What you need to do: Lay out each line of the records below as a Markdown table with the columns No. and Text, numbering the rows and leaving out blank lines.

Source data below:

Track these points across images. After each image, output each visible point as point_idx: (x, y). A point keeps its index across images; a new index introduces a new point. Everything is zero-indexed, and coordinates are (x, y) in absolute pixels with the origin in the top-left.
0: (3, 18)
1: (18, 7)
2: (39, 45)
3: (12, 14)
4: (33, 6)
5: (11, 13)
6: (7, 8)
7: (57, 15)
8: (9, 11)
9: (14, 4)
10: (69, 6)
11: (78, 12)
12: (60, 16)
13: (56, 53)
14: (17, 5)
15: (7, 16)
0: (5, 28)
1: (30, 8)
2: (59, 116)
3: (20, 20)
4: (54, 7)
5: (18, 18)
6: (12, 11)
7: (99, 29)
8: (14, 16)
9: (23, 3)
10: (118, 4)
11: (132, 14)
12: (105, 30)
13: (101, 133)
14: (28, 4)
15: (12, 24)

End of Source data.

The completed task:
| No. | Text |
|---|---|
| 1 | Track these points across images. After each image, output each visible point as point_idx: (x, y). A point keeps its index across images; a new index introduces a new point. Everything is zero-indexed, and coordinates are (x, y) in absolute pixels with the origin in the top-left. |
| 2 | 0: (3, 18) |
| 3 | 1: (18, 7) |
| 4 | 2: (39, 45) |
| 5 | 3: (12, 14) |
| 6 | 4: (33, 6) |
| 7 | 5: (11, 13) |
| 8 | 6: (7, 8) |
| 9 | 7: (57, 15) |
| 10 | 8: (9, 11) |
| 11 | 9: (14, 4) |
| 12 | 10: (69, 6) |
| 13 | 11: (78, 12) |
| 14 | 12: (60, 16) |
| 15 | 13: (56, 53) |
| 16 | 14: (17, 5) |
| 17 | 15: (7, 16) |
| 18 | 0: (5, 28) |
| 19 | 1: (30, 8) |
| 20 | 2: (59, 116) |
| 21 | 3: (20, 20) |
| 22 | 4: (54, 7) |
| 23 | 5: (18, 18) |
| 24 | 6: (12, 11) |
| 25 | 7: (99, 29) |
| 26 | 8: (14, 16) |
| 27 | 9: (23, 3) |
| 28 | 10: (118, 4) |
| 29 | 11: (132, 14) |
| 30 | 12: (105, 30) |
| 31 | 13: (101, 133) |
| 32 | 14: (28, 4) |
| 33 | 15: (12, 24) |